Libération de prisonniers politiques en RDC: un effet d’annonce?

Le ministre de la Justice Alexis Thambwe Mwamba.
© AFP PHOTO BERTRAND GUAY

Une semaine après l’annonce par le gouvernement, il n’y a toujours pas de libération de prisonniers politiques ou de réouverture de médias. Kinshasa avait annoncé vendredi dernier, le 19 août, la libération de 24 prisonniers sur 26, et de deux médias sur trois sur une liste donnée par l’opposition, une liste ancienne, la plupart de ces détenus étaient déjà libres. Malgré tout, devant ce geste, la facilitation de l’Union africaine avait décidé de lancer le dialogue politique. Provoquant la colère d’une partie de l’opposition qui l’avait jugé bien insuffisant et a boycotté le dialogue.

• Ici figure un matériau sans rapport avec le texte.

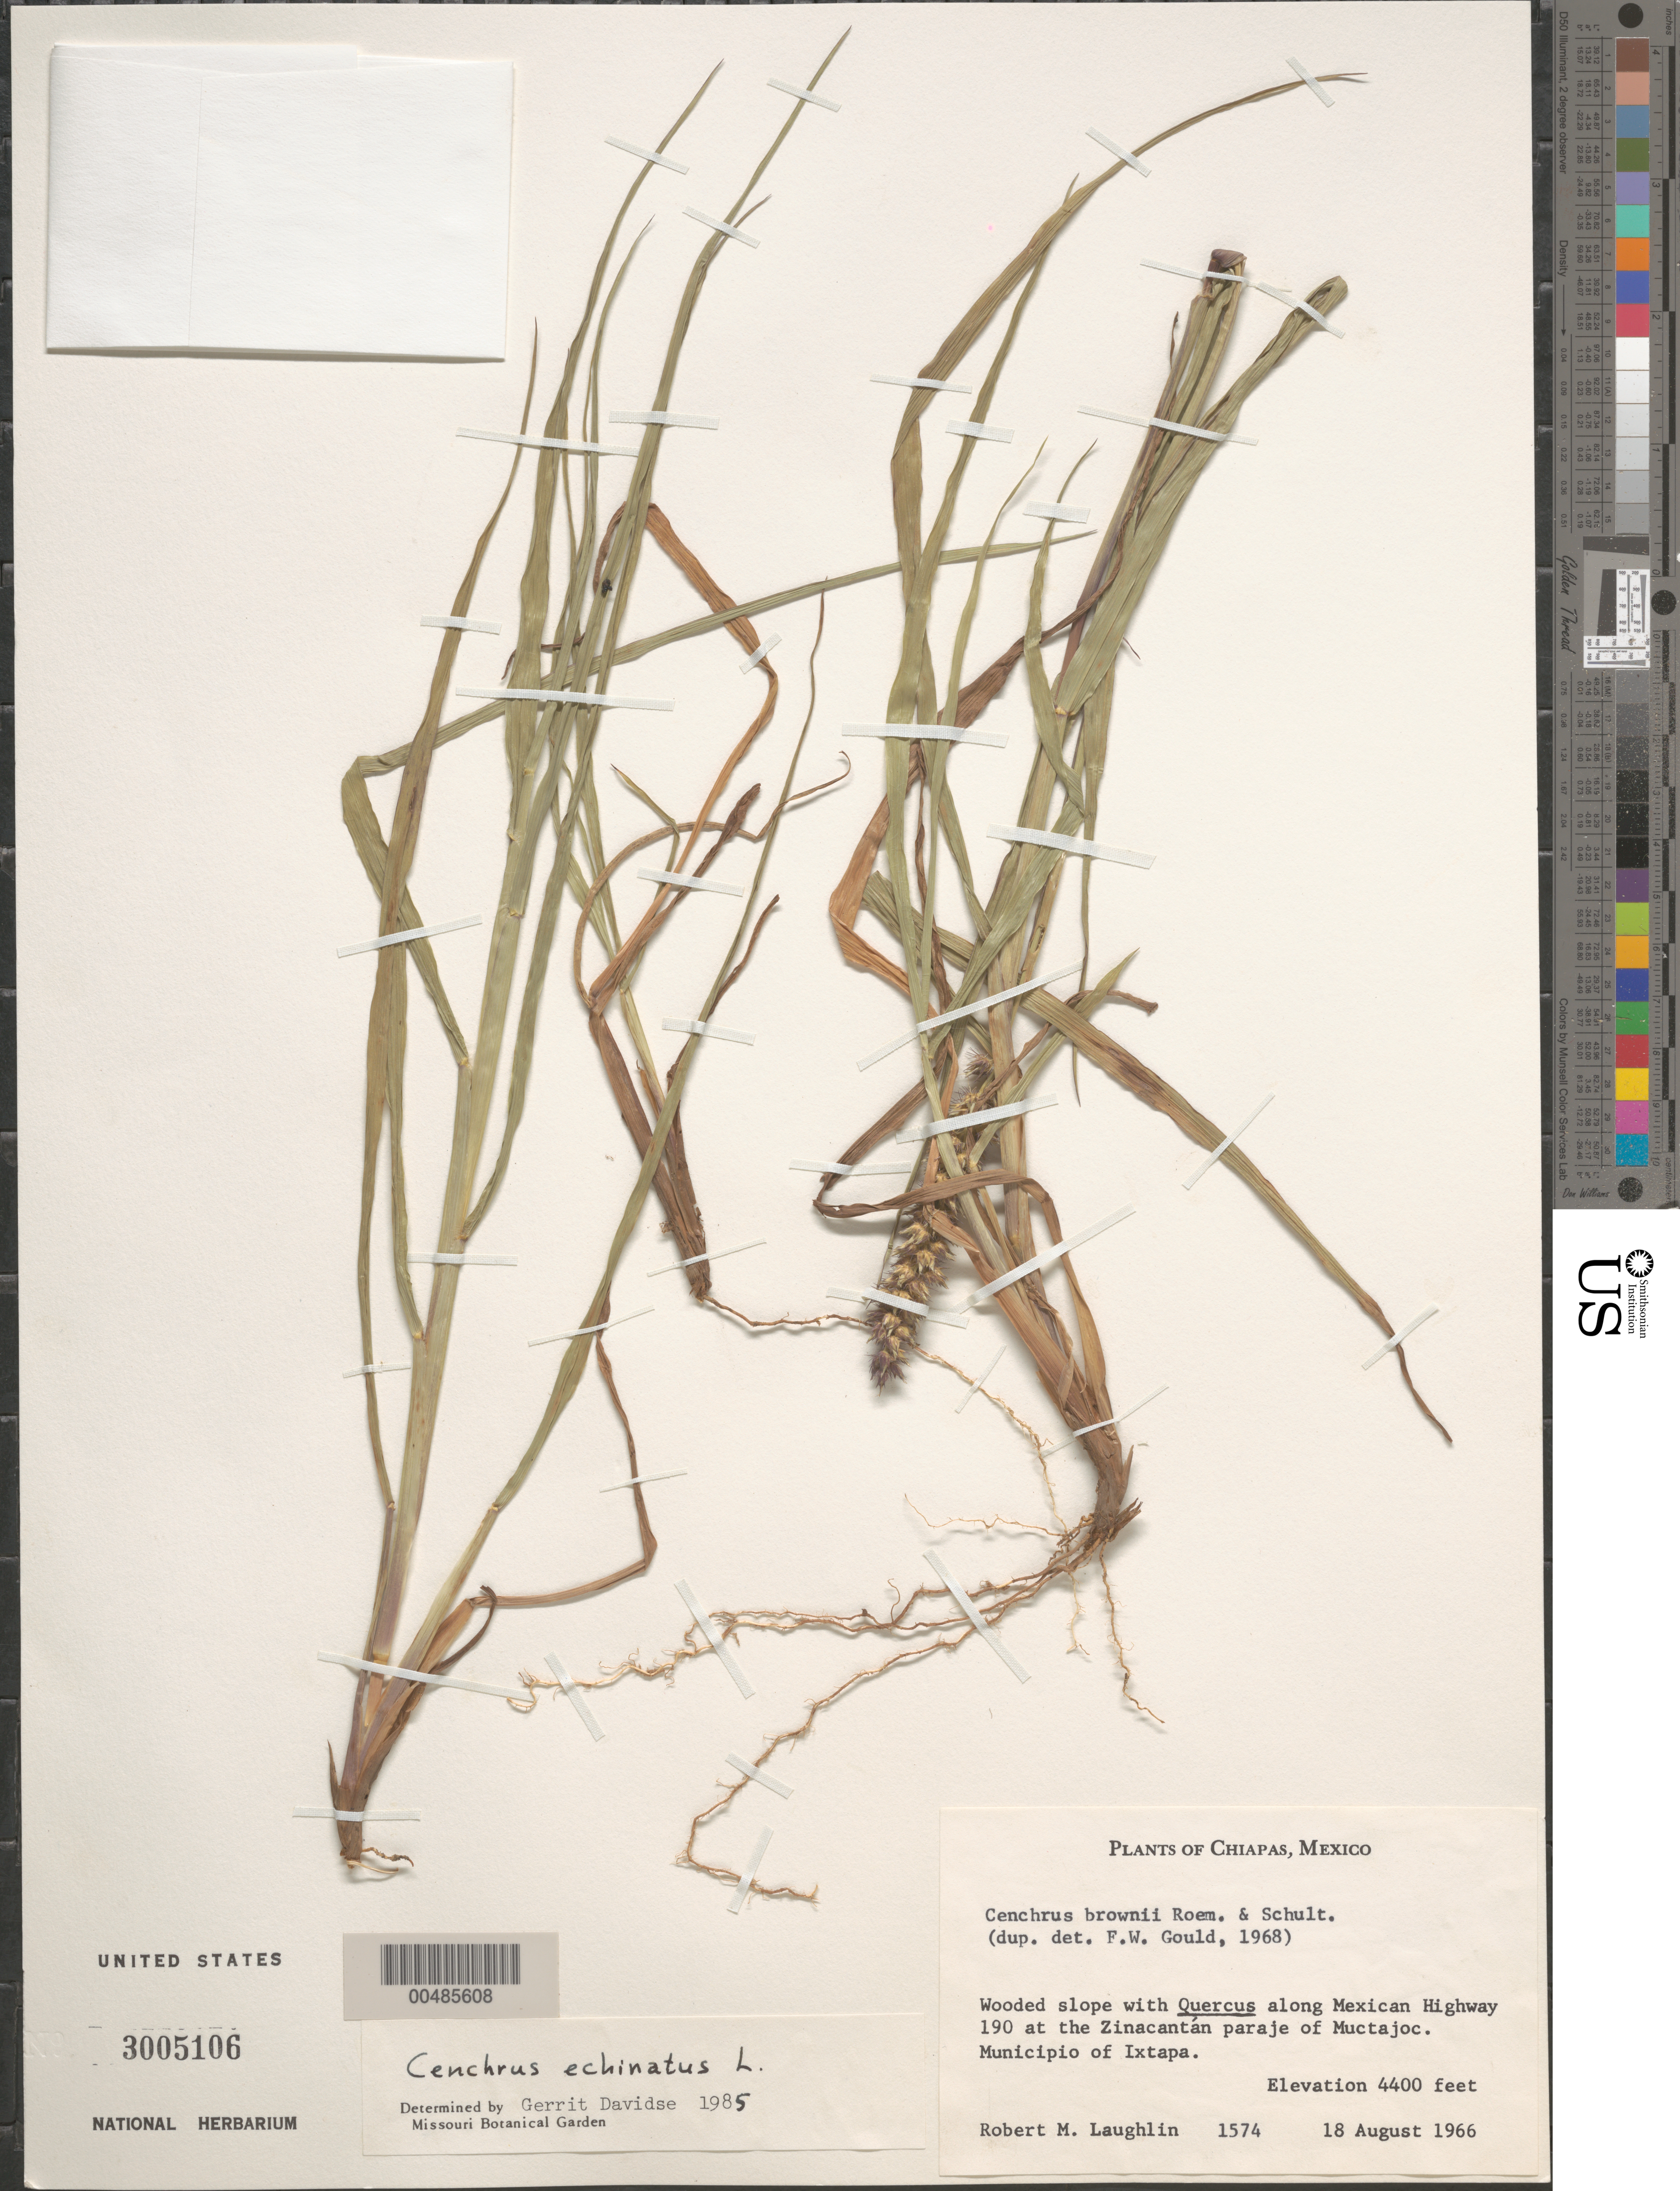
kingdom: Plantae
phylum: Tracheophyta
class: Liliopsida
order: Poales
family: Poaceae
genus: Cenchrus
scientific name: Cenchrus echinatus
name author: L.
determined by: Davidse, Gerrit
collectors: R. M. Laughlin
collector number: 1574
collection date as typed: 18 Aug 1966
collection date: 1966-08-18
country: Mexico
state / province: Chiapas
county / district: Ixtapa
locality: Along Mexican Hwy 190 at the Zinacantán paraje of Muctajoc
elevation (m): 1341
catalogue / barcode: US 3005106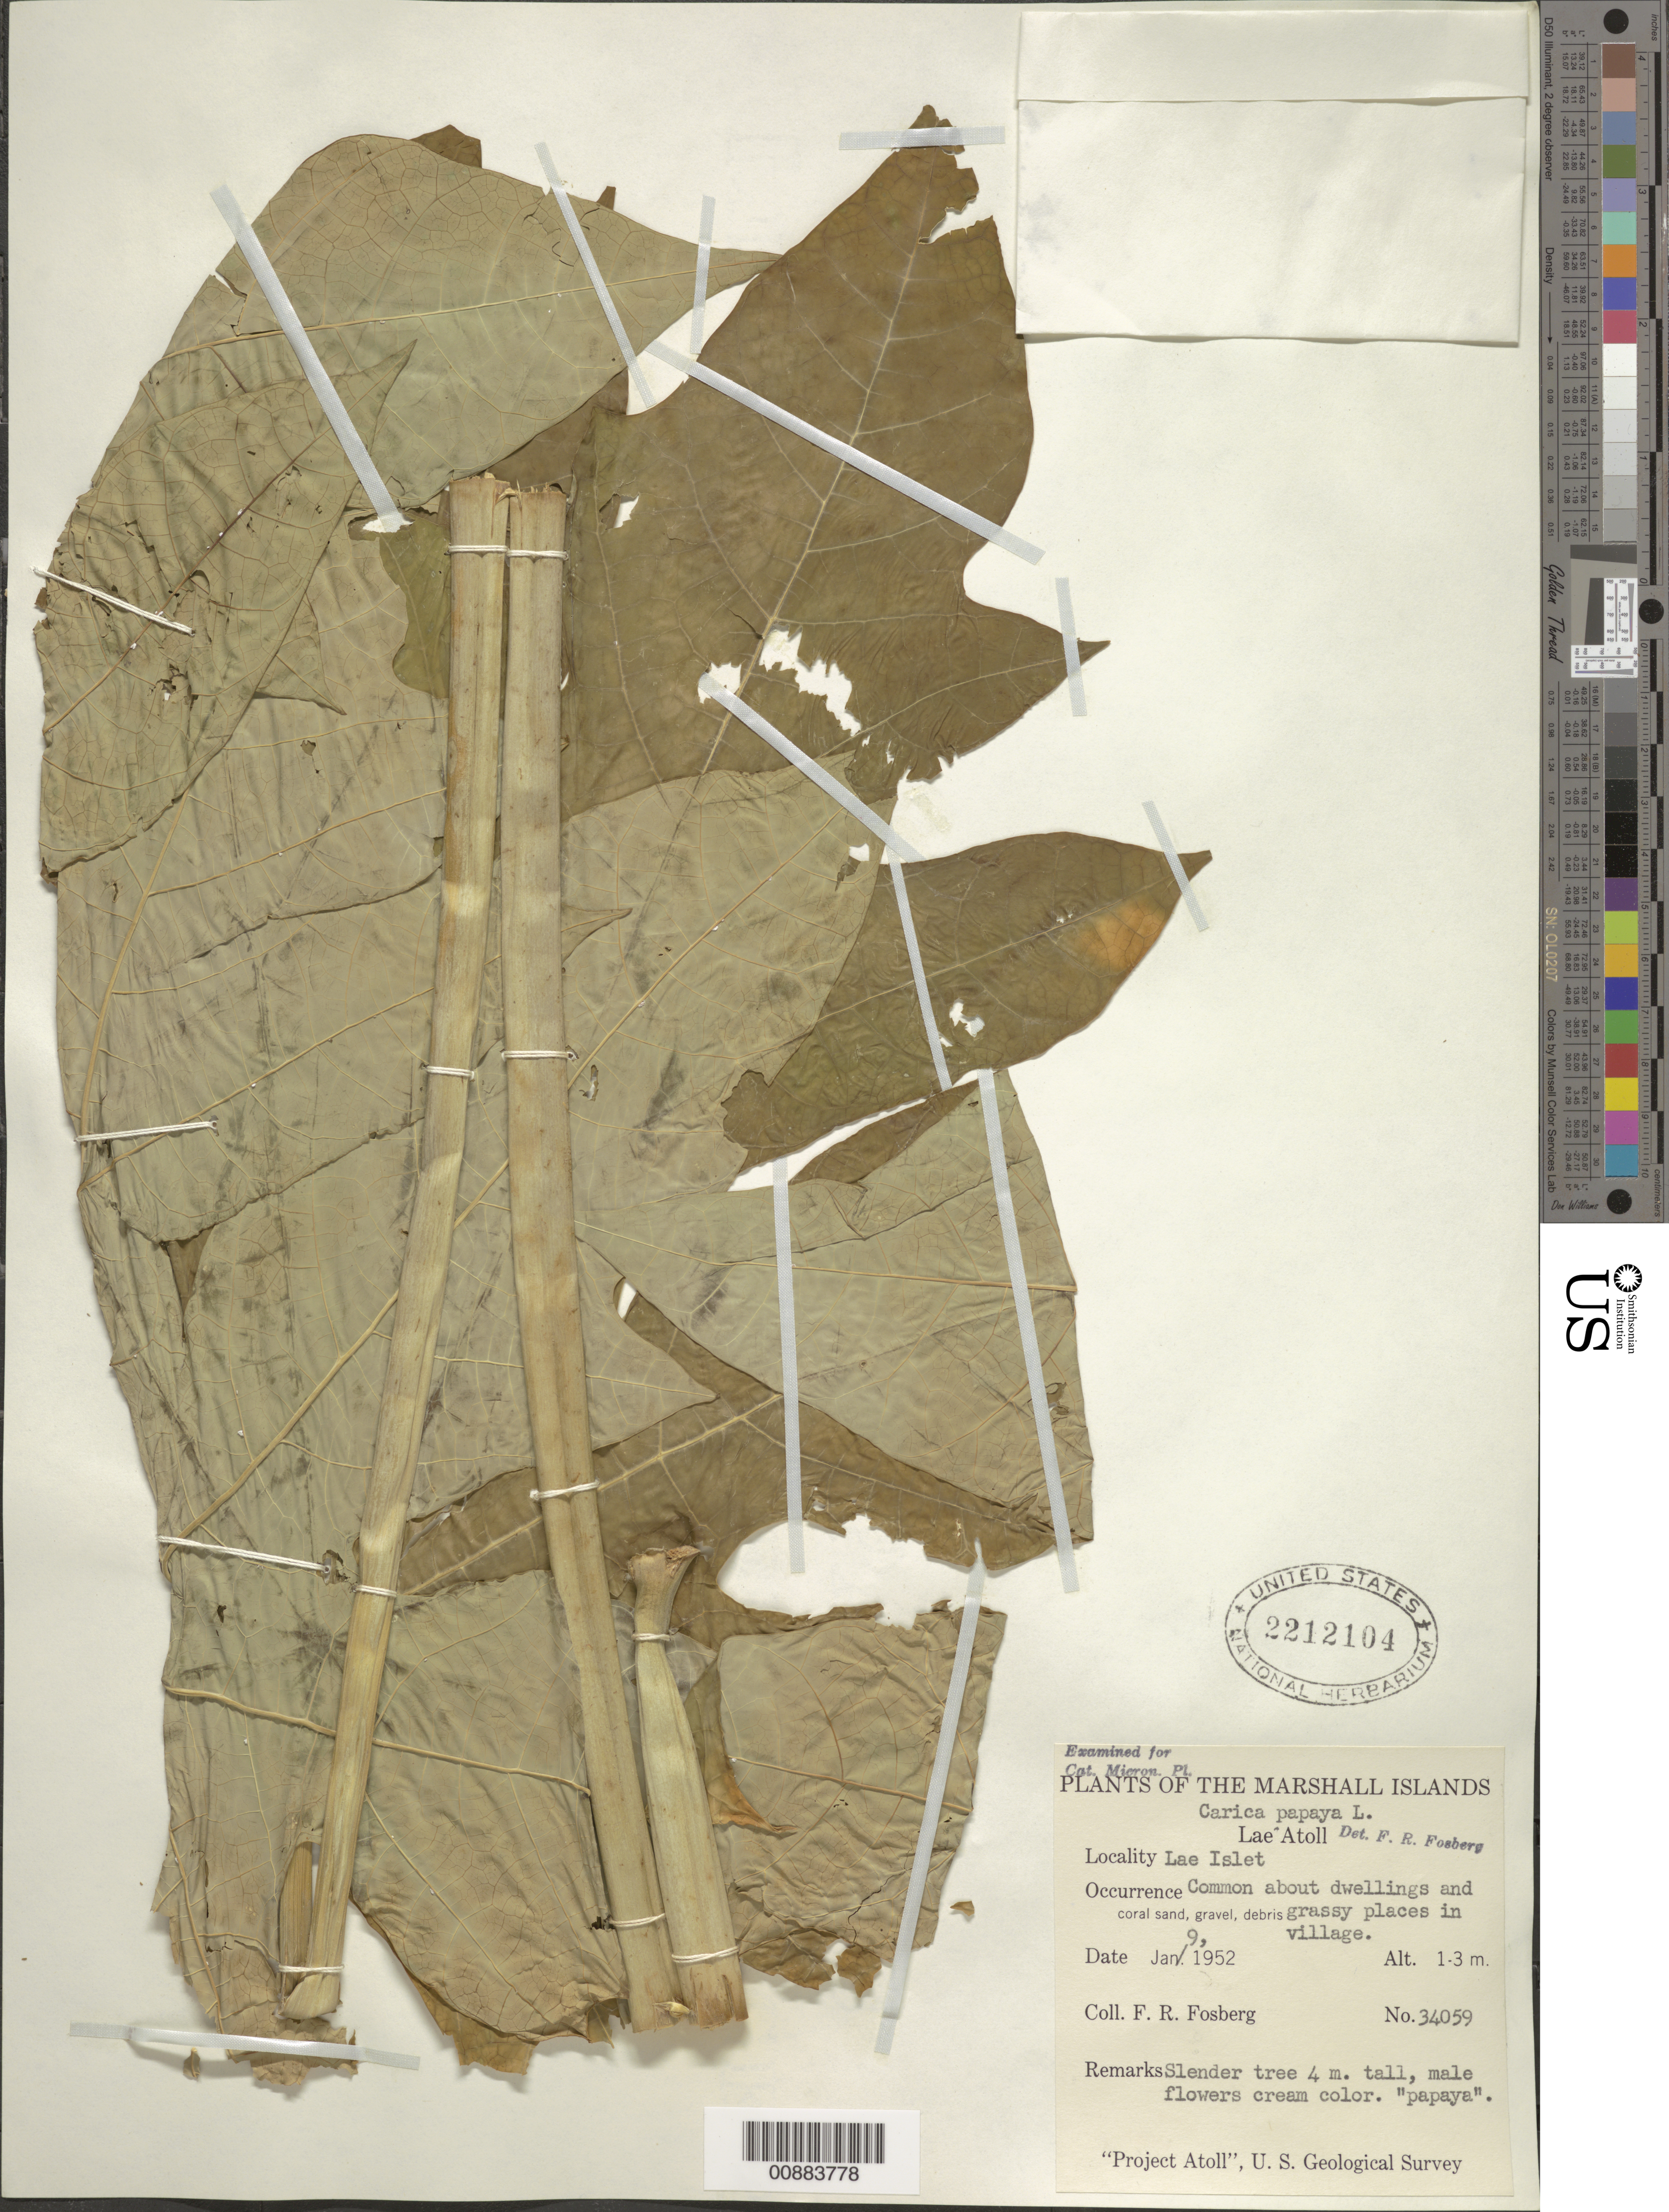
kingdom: Plantae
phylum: Tracheophyta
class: Magnoliopsida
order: Brassicales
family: Caricaceae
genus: Carica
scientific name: Carica papaya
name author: L.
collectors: F. R. Fosberg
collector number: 34059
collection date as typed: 09 Jan 1952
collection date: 1952-01-09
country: Marshall Islands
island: Lae Atoll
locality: () Lae Islet.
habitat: Coral sand, gravel, debris. Common about dwellings and some grassy places in village.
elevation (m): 1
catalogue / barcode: US 2212104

Dans les faits, sur la vingtaine annoncée, quatre prisonniers seulement devaient réellement bénéficier d’une libération. Ils sont tous de la société civile, Christopher Ngoyi, Jean-Marie Kalonji mais aussi Fred Bauma et Yves Makwambala, tous deux du mouvement Lutte pour le changement, la Lucha. Le mouvement citoyen craint aujourd’hui l’effet d’annonce.

Ghislain Muhiwa a été libéré par une mesure de grâce présidentielle, à quelques jours de la fin de sa détention le 26 juillet ; première des mesures présentées comme mesures de décrispation avec l’opposition.

Lui comme tous les autres militants de Lucha ne comprennent pas pourquoi la dernière annonce n’est toujours pas suivie des faits : « Ça nous inquiète beaucoup et c’est une déception pour notre mouvement, la Lucha, de voir qu’un gouvernement qui prend une décision de libérer des activistes qui viennent de faire beaucoup de temps en prison, et ça fait déjà une semaine qu’ils ne sont pas libérés alors que la décision devrait être exécutée ».

Fait aggravant pour la Lucha, le président Kabila lui-même aurait promis, au cours d’une rencontre, la libération de leurs six militants encore détenus. Deux seulement se retrouvent sur la liste des prisonniers à libérer, présentés par le gouvernement. « Pour nous, on s’est dit comment est-ce que les gouvernements, les ministres, ne savant pas respecter la parole du président de la République ? Lui-même dit que moi, je vais libérer vos camarades, et les ministres et tous les autres ne veulent pas respecter même la parole officielle du président de la République », témoigne Ghislain Muhiwa, militant de la Lucha.

Le ministre de la Justice, Alexis Thambwe Mwamba, qui avait fait cette annonce, dit s’être basé sur une liste transmise par l’Union européenne.

La Lucha, comme l’opposition et une grande partie de la société civile, réclame la libération de tous les prisonniers politiques. Le rassemblement de l’opposition avait transmis une liste de 115 détenus, prisonniers politiques ou amnistiés, mais toujours détenus. Leur libération est l’une des conditions sine qua none à leur participation au dialogue.